Witnesses said the 80-year-old leader appeared in "good shape" during the course of a routine visit to Dar Al-Da'wa, where he led the noon prayer. But Mashhour's appearance holds greater meaning than testament to his fitness. It has largely been viewed as a political message to the Brotherhood's opponents.
But Brotherhood sources, speaking to Al-Ahram Weekly, dismissed whispers of a succession crisis as "sinister." Essam El-Eryan, the former assistant secretary-general of the Doctors Syndicate and a senior Brotherhood figure, declared the reports were "completely false," explaining that "the process of succession has well-established traditions that are respected by all group members." He noted that Mashhour is in "very good shape" and intends to go to Saudi Arabia for the hajj (pilgrimage) this year.
Reports of a simmering succession crisis come at a time when the group is experiencing what one senior member described as a "lull" in its ongoing confrontation with the government.
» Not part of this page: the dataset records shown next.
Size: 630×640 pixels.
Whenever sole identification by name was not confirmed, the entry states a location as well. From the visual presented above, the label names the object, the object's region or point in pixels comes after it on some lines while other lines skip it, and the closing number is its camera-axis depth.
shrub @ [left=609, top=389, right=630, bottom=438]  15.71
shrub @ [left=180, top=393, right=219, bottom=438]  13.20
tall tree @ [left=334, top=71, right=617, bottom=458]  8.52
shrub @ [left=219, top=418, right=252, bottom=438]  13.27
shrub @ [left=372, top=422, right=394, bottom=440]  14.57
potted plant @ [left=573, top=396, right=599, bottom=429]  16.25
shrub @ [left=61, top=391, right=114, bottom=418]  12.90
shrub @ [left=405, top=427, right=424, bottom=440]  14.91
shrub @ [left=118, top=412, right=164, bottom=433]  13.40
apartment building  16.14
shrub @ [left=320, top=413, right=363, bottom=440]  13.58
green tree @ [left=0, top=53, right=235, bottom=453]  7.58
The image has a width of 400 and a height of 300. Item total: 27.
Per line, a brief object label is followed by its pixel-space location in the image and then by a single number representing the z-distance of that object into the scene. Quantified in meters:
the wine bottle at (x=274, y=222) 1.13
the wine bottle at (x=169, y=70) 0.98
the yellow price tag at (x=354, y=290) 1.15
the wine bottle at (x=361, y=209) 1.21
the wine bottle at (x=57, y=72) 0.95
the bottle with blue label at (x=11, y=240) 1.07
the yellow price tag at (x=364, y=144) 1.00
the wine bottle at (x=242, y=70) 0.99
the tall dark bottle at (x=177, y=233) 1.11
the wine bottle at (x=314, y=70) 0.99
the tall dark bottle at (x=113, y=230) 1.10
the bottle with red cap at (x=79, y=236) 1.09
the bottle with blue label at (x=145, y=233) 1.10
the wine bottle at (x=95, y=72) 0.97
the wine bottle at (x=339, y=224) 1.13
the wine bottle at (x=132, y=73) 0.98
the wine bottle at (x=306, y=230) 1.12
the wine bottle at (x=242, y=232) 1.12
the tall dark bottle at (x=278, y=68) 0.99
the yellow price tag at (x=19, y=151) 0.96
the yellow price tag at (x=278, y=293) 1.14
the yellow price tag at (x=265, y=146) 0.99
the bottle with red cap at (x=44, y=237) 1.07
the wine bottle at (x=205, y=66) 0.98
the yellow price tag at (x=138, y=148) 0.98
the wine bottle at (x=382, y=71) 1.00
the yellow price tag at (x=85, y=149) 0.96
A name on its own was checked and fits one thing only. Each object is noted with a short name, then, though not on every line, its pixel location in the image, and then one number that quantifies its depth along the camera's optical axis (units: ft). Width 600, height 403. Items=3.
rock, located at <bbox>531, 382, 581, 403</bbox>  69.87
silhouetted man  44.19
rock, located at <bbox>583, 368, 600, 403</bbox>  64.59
Repeated clampdowns on group members around the parliamentary elections last fall failed to hinder the group's success and, under Mashhour's leadership, independents running on their affiliation with the Brotherhood bagged 17 People's Assembly seats -- more than any official opposition party. Furthermore, government sources have conceded that the parliamentary performance of Brotherhood MPs has been "rational and neither hysterical nor extremist."
Mashhour told the Weekly that rumours of a succession battle were a ploy to incite the government against the Brotherhood once again. "Any talk of organisational or hierarchical disputes in the Brotherhood is very likely to arouse the government's ire, because it is a reminder that we are a well-organised entity," Mashhour said.
Described as a hawkish figure, Mashhour was imprisoned repeatedly in the 1940s and '50s on charges of involvement in assassination attempts on then Prime Minister Mahmoud El-Nuqrashi. He was later detained by the late President Gamal Abdel-Nasser, but released in 1974. His views on the nation's political system are hardly complimentary. He was recently quoted as saying that the political system in
Egypt
is "not Islamic" and predicted that an Islamic state "will see the light in the year 2028" -- nearly a century after the foundation of the Muslim Brotherhood.
Asked whether the group has concrete arrangements to avoid a possible power vacuum, El-Eryan would only say that "all matters are under consideration." According to the Brotherhood's statutes -- outlined by founder Hassan El-Banna in 1928 and amended in 1992 -- a candidate for the post of supreme guide should be a member of the group's shura council (advisory board), which has 120 members and represents the various governorates. The Brotherhood's chapters outside
Egypt
also have a say in the choice of the supreme guide.
But informed sources have indicated that there are no hard and fast rules about selecting a supreme guide and because the Brotherhood lacks legality, it is extremely difficult for the shura council to even convene and carry out the nomination process. "This process is determined mainly by the existing relationship between the government and the group," a source said.
Lending credence to this argument, El-Eryan says that few Brotherhood members would even concede that a shura council exists. The council has not met for the past five years -- an indication, Brotherhood opponents say, of the monopoly over the group's affairs still maintained by the old guard.
But Ma'moun El-Hodeibi, the group's spokesman and first deputy of the supreme guide, cites other reasons. "Convening the council is a sure reason for getting arrested," El-Hodeibi said. "The charge has always been shura council membership in an illegal group. We pay a heavy political price for this." He insisted, however, that despite the difficulties, the Brotherhood is still committed to the principle of shura, or consultation, and that there is no monopoly over decision-making. "Conflict arises when there are benefits and gains to be reaped. This hardly applies to Brotherhood members, who have been hounded and chased by security authorities for the past 10 years," he argued.
The main feature of the alleged succession crisis seems to stem from a conflict between the "hawks" (the old guard) and the "doves" (the new generation). The hawks -- particularly members of the "secret bureau" -- include such Brotherhood veterans as El-Hodeibi, Mashhour, Abbas El-Sissi and Mahmoud Ezzat Ibrahim, whose name has been mentioned as a possible successor to Mashhour. Other notables include Abdel-Moneim Abul-Futuh, secretary-general of the Arab Doctors Union; Mohamed El-Sayed Habib, once a science professor at Assiut University and a former MP; and Mohamed Mahdi Akef, former head of the Islamic Centre in Munich.
The younger generation -- the doves -- include figures like Ahmed Seif El-Islam Hassan El-Banna, a lawyer and son of the Brotherhood's founder; Essam El-Eryan and Ibrahim El-Zafarani. Seif Abdel-Fattah, a political science professor and expert on Islamic movements, suggests that this generation has a new vision of how to deal with the state. Abdel-Fattah notes that they are not burdened by the legacy of the past and "they have been in the frying pan of politics since their campus days."
The supposed generation gap -- dismissed by El-Eryan as "complete nonsense" -- came notably to the fore in 1997, when one member of the younger generation defected from the group and sought, in vain, to establish his own political party. Abul-Ela Madi, a former secretary-general of the engineers syndicate, repeatedly referred to the old guard's dominance in the affairs of the group -- a charge vehemently denied by El-Eryan.
El-Eryan, one of the masterminds behind the Brotherhood's recent political gains, pointed out that the group is the only political force in which the younger generation is fairly represented. "Eighty per cent of the Brothers elected to the People's Assembly are under 45, and the Brotherhood is the only political group that has five or six generations capable of shouldering responsibility," he said.